Characterisation of isoprenaline myotoxicity on slow-twitch skeletal versus cardiac muscle.

BACKGROUND: Elevated catecholamines are known to be cardiotoxic, but their potential injurious effects on skeletal muscles are largely unknown. We have investigated whether isoprenaline induces in vivo myocyte necrosis in rat soleus muscle, and characterised the time-course, dose-response, spatial distribution and adrenoceptor involvement of its myotoxicity, in comparison with effects on cardiomyocytes in the same animals.
MATERIAL AND METHODS: Myocyte necrosis in response to subcutaneous isoprenaline was detected in vivo using a monoclonal anti-myosin antibody. Secondary immunoperoxidase staining (in vitro) facilitated the localisation of the damage and quantitative image analysis.

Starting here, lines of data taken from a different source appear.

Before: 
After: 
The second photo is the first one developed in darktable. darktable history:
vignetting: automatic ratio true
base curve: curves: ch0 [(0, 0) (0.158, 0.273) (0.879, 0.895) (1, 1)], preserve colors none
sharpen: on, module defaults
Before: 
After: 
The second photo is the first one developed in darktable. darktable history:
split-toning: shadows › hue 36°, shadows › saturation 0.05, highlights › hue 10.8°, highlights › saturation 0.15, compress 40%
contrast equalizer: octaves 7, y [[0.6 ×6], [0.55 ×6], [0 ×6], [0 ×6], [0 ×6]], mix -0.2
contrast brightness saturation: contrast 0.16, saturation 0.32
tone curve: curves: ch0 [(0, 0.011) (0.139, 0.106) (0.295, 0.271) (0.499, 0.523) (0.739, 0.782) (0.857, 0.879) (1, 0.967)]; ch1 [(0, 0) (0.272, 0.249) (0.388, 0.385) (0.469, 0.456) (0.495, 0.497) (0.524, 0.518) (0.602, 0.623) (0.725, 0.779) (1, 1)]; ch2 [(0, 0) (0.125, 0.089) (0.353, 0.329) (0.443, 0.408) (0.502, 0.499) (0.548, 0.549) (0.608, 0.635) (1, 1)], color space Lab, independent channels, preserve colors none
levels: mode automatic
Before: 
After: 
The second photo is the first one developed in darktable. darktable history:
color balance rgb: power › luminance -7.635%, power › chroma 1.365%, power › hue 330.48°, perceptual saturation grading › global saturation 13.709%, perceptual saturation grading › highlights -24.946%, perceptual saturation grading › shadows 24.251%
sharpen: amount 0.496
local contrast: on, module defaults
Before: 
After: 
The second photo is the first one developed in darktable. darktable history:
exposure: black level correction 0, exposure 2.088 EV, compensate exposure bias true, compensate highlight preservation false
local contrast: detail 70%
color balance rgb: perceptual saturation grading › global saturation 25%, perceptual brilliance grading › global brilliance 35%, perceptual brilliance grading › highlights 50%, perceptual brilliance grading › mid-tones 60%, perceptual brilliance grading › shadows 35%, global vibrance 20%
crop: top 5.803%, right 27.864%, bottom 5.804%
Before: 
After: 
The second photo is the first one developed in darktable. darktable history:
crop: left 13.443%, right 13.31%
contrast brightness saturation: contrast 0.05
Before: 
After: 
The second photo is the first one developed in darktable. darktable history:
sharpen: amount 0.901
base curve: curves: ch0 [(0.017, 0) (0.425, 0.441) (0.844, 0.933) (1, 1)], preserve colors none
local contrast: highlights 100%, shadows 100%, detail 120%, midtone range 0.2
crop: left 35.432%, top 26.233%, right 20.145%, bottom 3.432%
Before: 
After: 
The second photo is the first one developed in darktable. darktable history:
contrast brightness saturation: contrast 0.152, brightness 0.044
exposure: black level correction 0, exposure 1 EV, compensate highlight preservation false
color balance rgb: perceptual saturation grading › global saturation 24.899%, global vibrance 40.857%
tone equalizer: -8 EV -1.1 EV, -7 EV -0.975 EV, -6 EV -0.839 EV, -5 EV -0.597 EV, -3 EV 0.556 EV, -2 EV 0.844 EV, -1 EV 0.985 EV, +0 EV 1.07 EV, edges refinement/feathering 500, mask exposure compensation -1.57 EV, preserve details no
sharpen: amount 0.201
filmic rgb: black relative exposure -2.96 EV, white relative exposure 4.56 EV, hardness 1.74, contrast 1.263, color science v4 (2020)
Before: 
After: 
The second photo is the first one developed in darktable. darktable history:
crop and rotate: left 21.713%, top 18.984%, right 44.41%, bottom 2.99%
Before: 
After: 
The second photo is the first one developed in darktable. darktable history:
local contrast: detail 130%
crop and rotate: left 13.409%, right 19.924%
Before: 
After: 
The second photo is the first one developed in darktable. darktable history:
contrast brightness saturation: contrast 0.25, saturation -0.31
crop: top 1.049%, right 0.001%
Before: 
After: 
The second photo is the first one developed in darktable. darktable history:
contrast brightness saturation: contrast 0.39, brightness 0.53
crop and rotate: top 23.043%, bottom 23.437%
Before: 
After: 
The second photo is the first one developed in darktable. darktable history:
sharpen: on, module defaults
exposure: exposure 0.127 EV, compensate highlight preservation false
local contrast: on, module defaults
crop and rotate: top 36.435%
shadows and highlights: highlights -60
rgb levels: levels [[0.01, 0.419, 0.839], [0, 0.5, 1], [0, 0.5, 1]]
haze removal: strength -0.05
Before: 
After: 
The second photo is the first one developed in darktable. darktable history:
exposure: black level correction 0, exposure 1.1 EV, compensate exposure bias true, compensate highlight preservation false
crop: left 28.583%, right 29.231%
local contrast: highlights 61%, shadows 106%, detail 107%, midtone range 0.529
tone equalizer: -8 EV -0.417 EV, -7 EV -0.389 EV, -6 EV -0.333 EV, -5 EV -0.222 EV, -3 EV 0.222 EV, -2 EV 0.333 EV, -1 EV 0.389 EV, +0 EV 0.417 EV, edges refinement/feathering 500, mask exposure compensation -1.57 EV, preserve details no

RESULTS: Using this sensitive technique we report a novel observation that isoprenaline induces significant myocyte necrosis (5-10%) in the soleus muscle. This toxic damage was initiated at lower doses of isoprenaline than in the myocardium (1 vs. 10 microg kg(-1) s.c.), and peaked earlier (at 12 vs. 18 h post injection). Damage was distributed throughout the soleus muscle, whereas cardiomyocyte necrosis was most marked in left ventricular subendocardium where it was approximately 10 and three times greater than in the subepicardium and atria, respectively. Using selective adrenoceptor (AR) antagonism, we found that isoprenaline myotoxicity was mediated via beta(2)-AR in the soleus and via beta(1)-AR in the myocardium.
CONCLUSION: The results show that the myopathic effects of isoprenaline are not confined to the heart. The involvement of skeletal muscle with different characteristics and mechanisms may have important implications in elucidating and treating the generalised myopathic processes seen in heart failure patients who have elevated levels of circulating catecholamines.